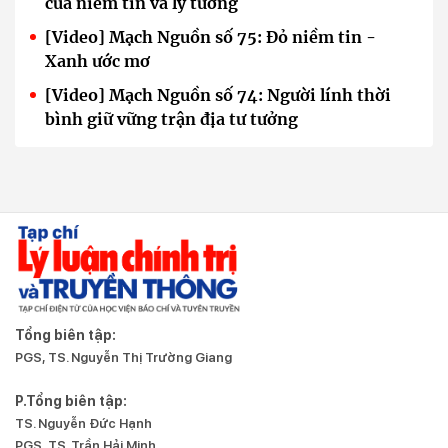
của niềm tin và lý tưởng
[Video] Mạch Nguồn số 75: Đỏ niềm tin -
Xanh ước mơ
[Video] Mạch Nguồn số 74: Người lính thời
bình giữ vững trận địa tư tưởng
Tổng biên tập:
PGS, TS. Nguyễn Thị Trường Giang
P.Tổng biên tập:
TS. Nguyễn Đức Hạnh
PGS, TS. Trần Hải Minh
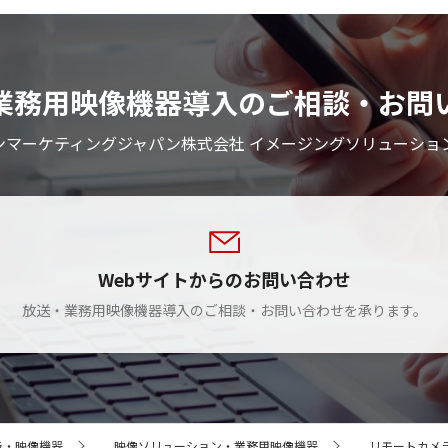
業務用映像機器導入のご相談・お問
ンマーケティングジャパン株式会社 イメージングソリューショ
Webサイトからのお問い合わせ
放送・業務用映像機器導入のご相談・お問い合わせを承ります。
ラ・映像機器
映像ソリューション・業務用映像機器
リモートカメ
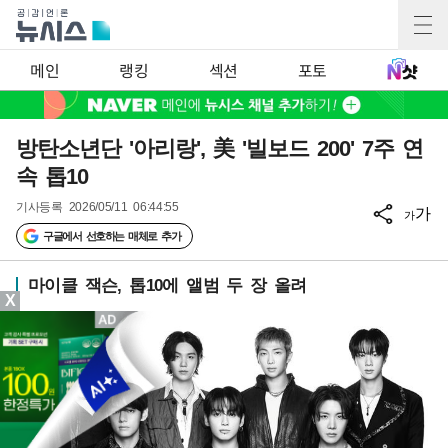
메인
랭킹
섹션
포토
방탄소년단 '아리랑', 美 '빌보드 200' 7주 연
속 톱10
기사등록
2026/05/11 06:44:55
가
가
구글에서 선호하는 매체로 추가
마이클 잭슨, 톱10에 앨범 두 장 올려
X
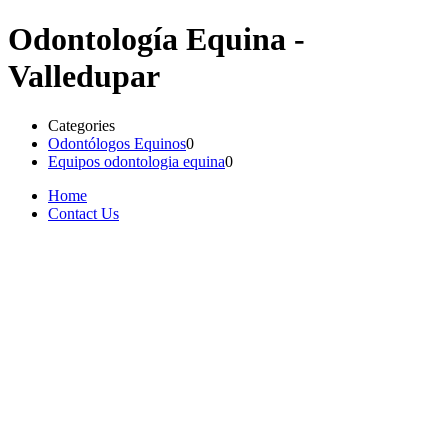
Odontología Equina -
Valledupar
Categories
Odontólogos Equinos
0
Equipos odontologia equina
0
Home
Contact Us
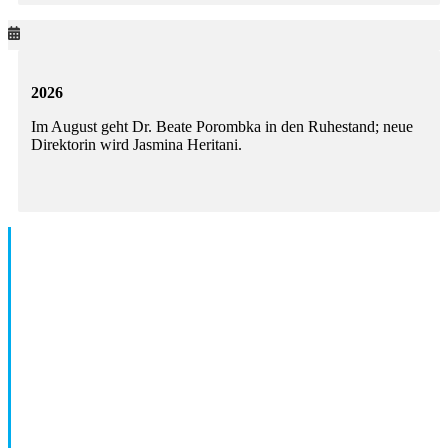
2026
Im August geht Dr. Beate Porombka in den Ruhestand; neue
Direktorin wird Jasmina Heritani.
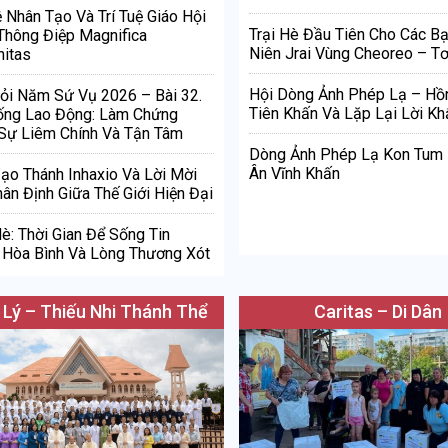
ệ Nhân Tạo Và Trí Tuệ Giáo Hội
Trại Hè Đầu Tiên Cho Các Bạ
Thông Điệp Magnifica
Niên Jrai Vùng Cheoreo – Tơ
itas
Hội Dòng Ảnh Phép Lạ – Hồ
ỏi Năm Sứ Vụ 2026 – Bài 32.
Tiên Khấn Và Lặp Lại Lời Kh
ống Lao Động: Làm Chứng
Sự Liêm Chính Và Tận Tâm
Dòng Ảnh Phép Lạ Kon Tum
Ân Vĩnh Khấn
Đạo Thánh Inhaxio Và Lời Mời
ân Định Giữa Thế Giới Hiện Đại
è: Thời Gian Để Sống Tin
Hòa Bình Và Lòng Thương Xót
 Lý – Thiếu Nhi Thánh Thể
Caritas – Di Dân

┄┄┄┄┄┄

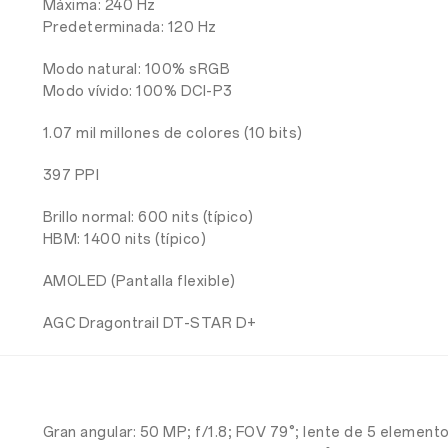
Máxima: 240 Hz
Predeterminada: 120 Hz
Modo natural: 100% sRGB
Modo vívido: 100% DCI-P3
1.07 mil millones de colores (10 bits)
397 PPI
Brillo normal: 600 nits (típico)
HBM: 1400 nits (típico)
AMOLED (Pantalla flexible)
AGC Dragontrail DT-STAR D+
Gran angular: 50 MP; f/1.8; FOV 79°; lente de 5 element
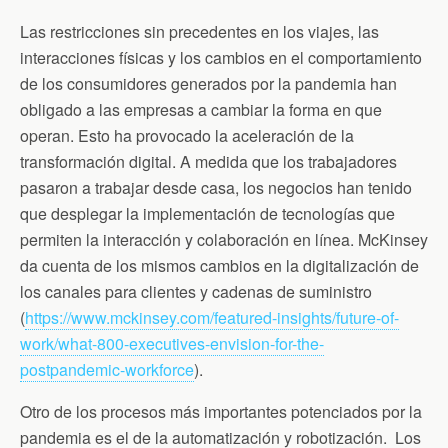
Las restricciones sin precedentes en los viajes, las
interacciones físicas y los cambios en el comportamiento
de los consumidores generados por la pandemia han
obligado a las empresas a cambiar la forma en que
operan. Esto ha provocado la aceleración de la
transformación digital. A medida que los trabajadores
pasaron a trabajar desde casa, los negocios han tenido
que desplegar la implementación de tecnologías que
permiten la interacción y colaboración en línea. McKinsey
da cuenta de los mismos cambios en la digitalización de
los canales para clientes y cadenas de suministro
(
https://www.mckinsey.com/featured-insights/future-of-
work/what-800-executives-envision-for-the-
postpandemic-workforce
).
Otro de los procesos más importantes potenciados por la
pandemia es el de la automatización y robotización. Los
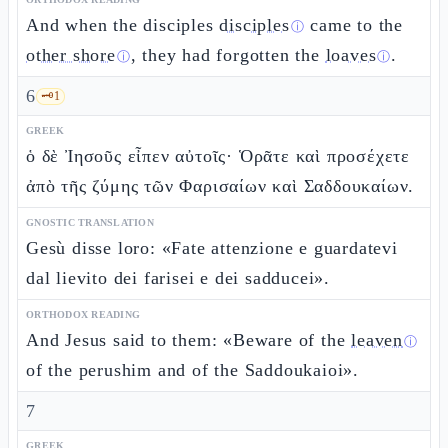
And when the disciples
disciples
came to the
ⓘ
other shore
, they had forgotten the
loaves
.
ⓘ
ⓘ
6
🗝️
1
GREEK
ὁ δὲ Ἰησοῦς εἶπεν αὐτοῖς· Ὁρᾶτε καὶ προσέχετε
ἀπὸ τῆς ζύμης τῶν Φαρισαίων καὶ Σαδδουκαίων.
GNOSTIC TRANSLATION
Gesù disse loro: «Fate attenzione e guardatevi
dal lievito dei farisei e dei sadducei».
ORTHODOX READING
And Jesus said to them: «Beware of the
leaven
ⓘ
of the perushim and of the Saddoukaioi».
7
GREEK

┄┄┄┄┄┄

Job:
The lines holding the word "Thánh" are the answer. Find them in the entries and copy them.

Output of the task:
Đạo Thánh Inhaxio Và Lời Mời
 Lý – Thiếu Nhi Thánh Thể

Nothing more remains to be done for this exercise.